PROBLEM TO WORK ON –
Reproduce exactly the lines from the one containing "14 | RTI/BARC/2021/12/6553" through the last line of the data, both ends included.
(Beginning of DATASET)
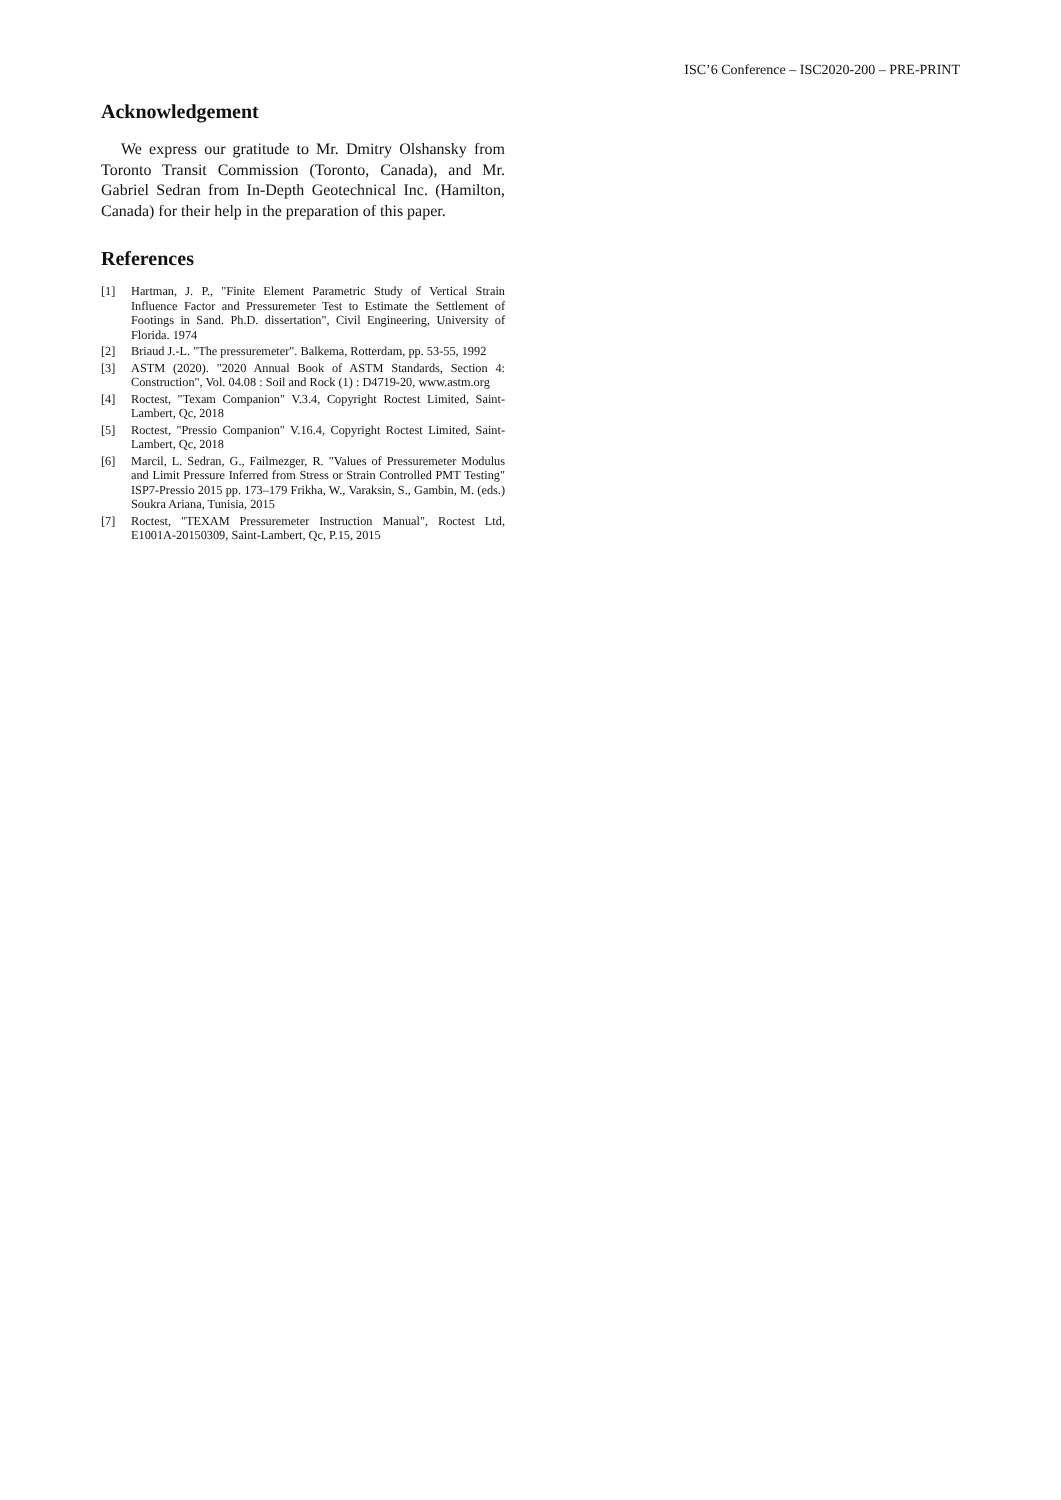ISC’6 Conference – ISC2020-200 – PRE-PRINT
Acknowledgement
We express our gratitude to Mr. Dmitry Olshansky from Toronto Transit Commission (Toronto, Canada), and Mr. Gabriel Sedran from In-Depth Geotechnical Inc. (Hamilton, Canada) for their help in the preparation of this paper.
References
[1] Hartman, J. P., "Finite Element Parametric Study of Vertical Strain Influence Factor and Pressuremeter Test to Estimate the Settlement of Footings in Sand. Ph.D. dissertation", Civil Engineering, University of Florida. 1974
[2] Briaud J.-L. "The pressuremeter". Balkema, Rotterdam, pp. 53-55, 1992
[3] ASTM (2020). "2020 Annual Book of ASTM Standards, Section 4: Construction", Vol. 04.08 : Soil and Rock (1) : D4719-20, www.astm.org
[4] Roctest, "Texam Companion" V.3.4, Copyright Roctest Limited, Saint-Lambert, Qc, 2018
[5] Roctest, "Pressio Companion" V.16.4, Copyright Roctest Limited, Saint-Lambert, Qc, 2018
[6] Marcil, L. Sedran, G., Failmezger, R. "Values of Pressuremeter Modulus and Limit Pressure Inferred from Stress or Strain Controlled PMT Testing" ISP7-Pressio 2015 pp. 173–179 Frikha, W., Varaksin, S., Gambin, M. (eds.) Soukra Ariana, Tunisia, 2015
[7] Roctest, "TEXAM Pressuremeter Instruction Manual", Roctest Ltd, E1001A-20150309, Saint-Lambert, Qc, P.15, 2015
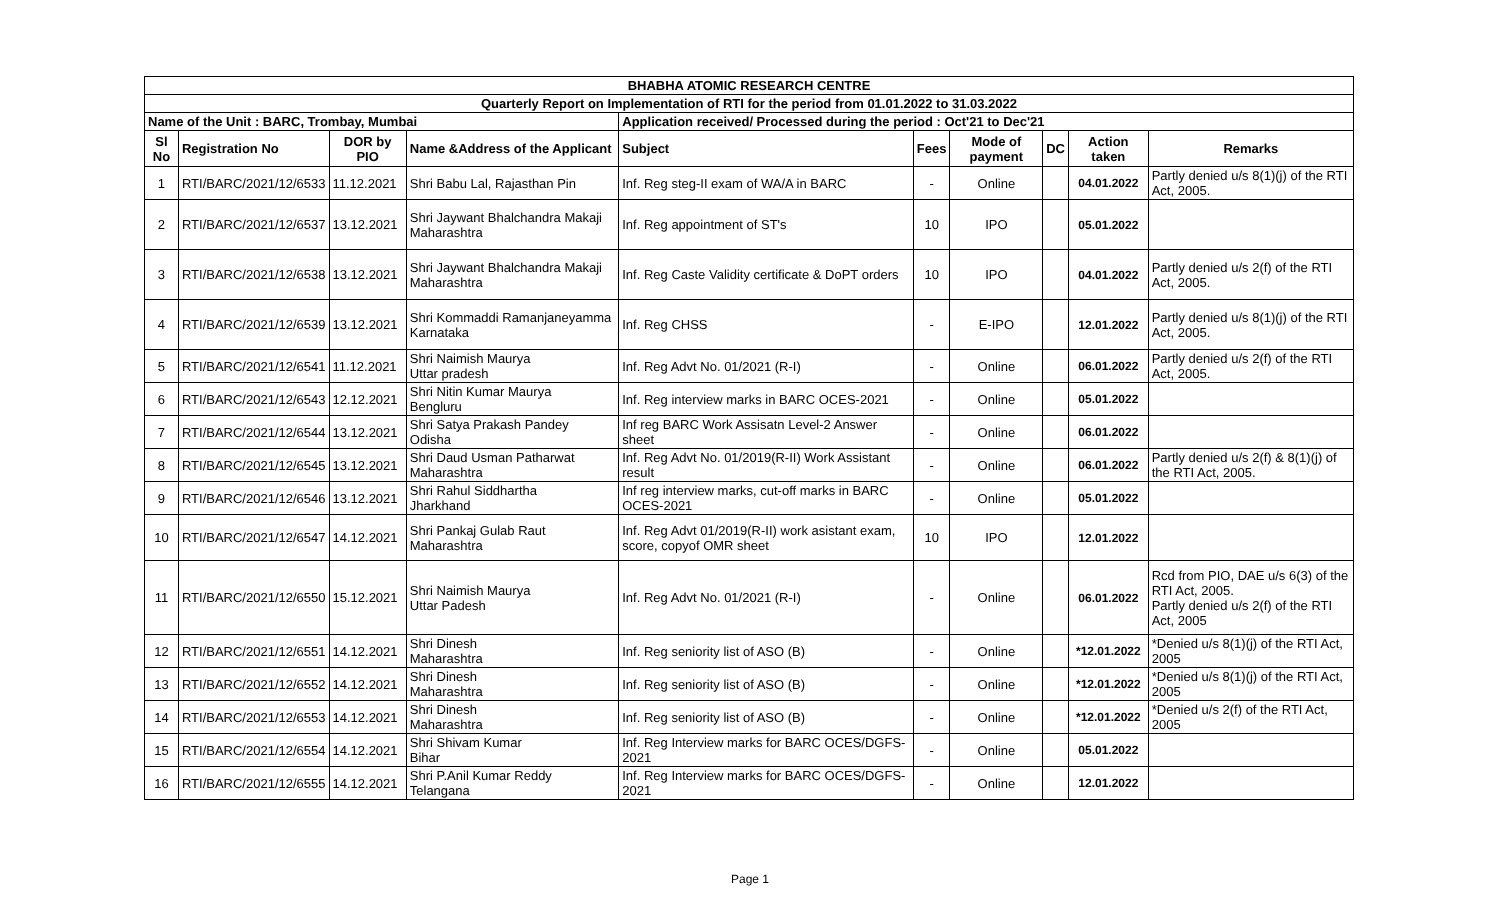| BHABHA ATOMIC RESEARCH CENTRE | | | | | | | | | |
| --- | --- | --- | --- | --- | --- | --- | --- | --- | --- |
| Quarterly Report on Implementation of RTI for the period from 01.01.2022 to 31.03.2022 | | | | | | | | | |
| Name of the Unit : BARC, Trombay, Mumbai | | | | Application received/ Processed during the period : Oct'21 to Dec'21 | | | | | |
| Sl No | Registration No | DOR by PIO | Name &Address of the Applicant | Subject | Fees | Mode of payment | DC | Action taken | Remarks |
| 1 | RTI/BARC/2021/12/6533 | 11.12.2021 | Shri Babu Lal, Rajasthan Pin | Inf. Reg steg-II exam of WA/A in BARC | - | Online | | 04.01.2022 | Partly denied u/s 8(1)(j) of the RTI Act, 2005. |
| 2 | RTI/BARC/2021/12/6537 | 13.12.2021 | Shri Jaywant Bhalchandra Makaji Maharashtra | Inf. Reg appointment of ST's | 10 | IPO | | 05.01.2022 | |
| 3 | RTI/BARC/2021/12/6538 | 13.12.2021 | Shri Jaywant Bhalchandra Makaji Maharashtra | Inf. Reg Caste Validity certificate & DoPT orders | 10 | IPO | | 04.01.2022 | Partly denied u/s 2(f) of the RTI Act, 2005. |
| 4 | RTI/BARC/2021/12/6539 | 13.12.2021 | Shri Kommaddi Ramanjaneyamma Karnataka | Inf. Reg CHSS | - | E-IPO | | 12.01.2022 | Partly denied u/s 8(1)(j) of the RTI Act, 2005. |
| 5 | RTI/BARC/2021/12/6541 | 11.12.2021 | Shri Naimish Maurya Uttar pradesh | Inf. Reg Advt No. 01/2021 (R-I) | - | Online | | 06.01.2022 | Partly denied u/s 2(f) of the RTI Act, 2005. |
| 6 | RTI/BARC/2021/12/6543 | 12.12.2021 | Shri Nitin Kumar Maurya Bengluru | Inf. Reg interview marks in BARC OCES-2021 | - | Online | | 05.01.2022 | |
| 7 | RTI/BARC/2021/12/6544 | 13.12.2021 | Shri Satya Prakash Pandey Odisha | Inf reg BARC Work Assisatn Level-2 Answer sheet | - | Online | | 06.01.2022 | |
| 8 | RTI/BARC/2021/12/6545 | 13.12.2021 | Shri Daud Usman Patharwat Maharashtra | Inf. Reg Advt No. 01/2019(R-II) Work Assistant result | - | Online | | 06.01.2022 | Partly denied u/s 2(f) & 8(1)(j) of the RTI Act, 2005. |
| 9 | RTI/BARC/2021/12/6546 | 13.12.2021 | Shri Rahul Siddhartha Jharkhand | Inf reg interview marks, cut-off marks in BARC OCES-2021 | - | Online | | 05.01.2022 | |
| 10 | RTI/BARC/2021/12/6547 | 14.12.2021 | Shri Pankaj Gulab Raut Maharashtra | Inf. Reg Advt 01/2019(R-II) work asistant exam, score, copyof OMR sheet | 10 | IPO | | 12.01.2022 | |
| 11 | RTI/BARC/2021/12/6550 | 15.12.2021 | Shri Naimish Maurya Uttar Padesh | Inf. Reg Advt No. 01/2021 (R-I) | - | Online | | 06.01.2022 | Rcd from PIO, DAE u/s 6(3) of the RTI Act, 2005. Partly denied u/s 2(f) of the RTI Act, 2005 |
| 12 | RTI/BARC/2021/12/6551 | 14.12.2021 | Shri Dinesh Maharashtra | Inf. Reg seniority list of ASO (B) | - | Online | | *12.01.2022 | *Denied u/s 8(1)(j) of the RTI Act, 2005 |
| 13 | RTI/BARC/2021/12/6552 | 14.12.2021 | Shri Dinesh Maharashtra | Inf. Reg seniority list of ASO (B) | - | Online | | *12.01.2022 | *Denied u/s 8(1)(j) of the RTI Act, 2005 |
| 14 | RTI/BARC/2021/12/6553 | 14.12.2021 | Shri Dinesh Maharashtra | Inf. Reg seniority list of ASO (B) | - | Online | | *12.01.2022 | *Denied u/s 2(f) of the RTI Act, 2005 |
| 15 | RTI/BARC/2021/12/6554 | 14.12.2021 | Shri Shivam Kumar Bihar | Inf. Reg Interview marks for BARC OCES/DGFS-2021 | - | Online | | 05.01.2022 | |
| 16 | RTI/BARC/2021/12/6555 | 14.12.2021 | Shri P.Anil Kumar Reddy Telangana | Inf. Reg Interview marks for BARC OCES/DGFS-2021 | - | Online | | 12.01.2022 | |
Page 1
(End of DATASET)
EXERCISE RESULT –
| 14 | RTI/BARC/2021/12/6553 | 14.12.2021 | Shri Dinesh Maharashtra | Inf. Reg seniority list of ASO (B) | - | Online | | *12.01.2022 | *Denied u/s 2(f) of the RTI Act, 2005 |
| 15 | RTI/BARC/2021/12/6554 | 14.12.2021 | Shri Shivam Kumar Bihar | Inf. Reg Interview marks for BARC OCES/DGFS-2021 | - | Online | | 05.01.2022 | |
| 16 | RTI/BARC/2021/12/6555 | 14.12.2021 | Shri P.Anil Kumar Reddy Telangana | Inf. Reg Interview marks for BARC OCES/DGFS-2021 | - | Online | | 12.01.2022 | |
Page 1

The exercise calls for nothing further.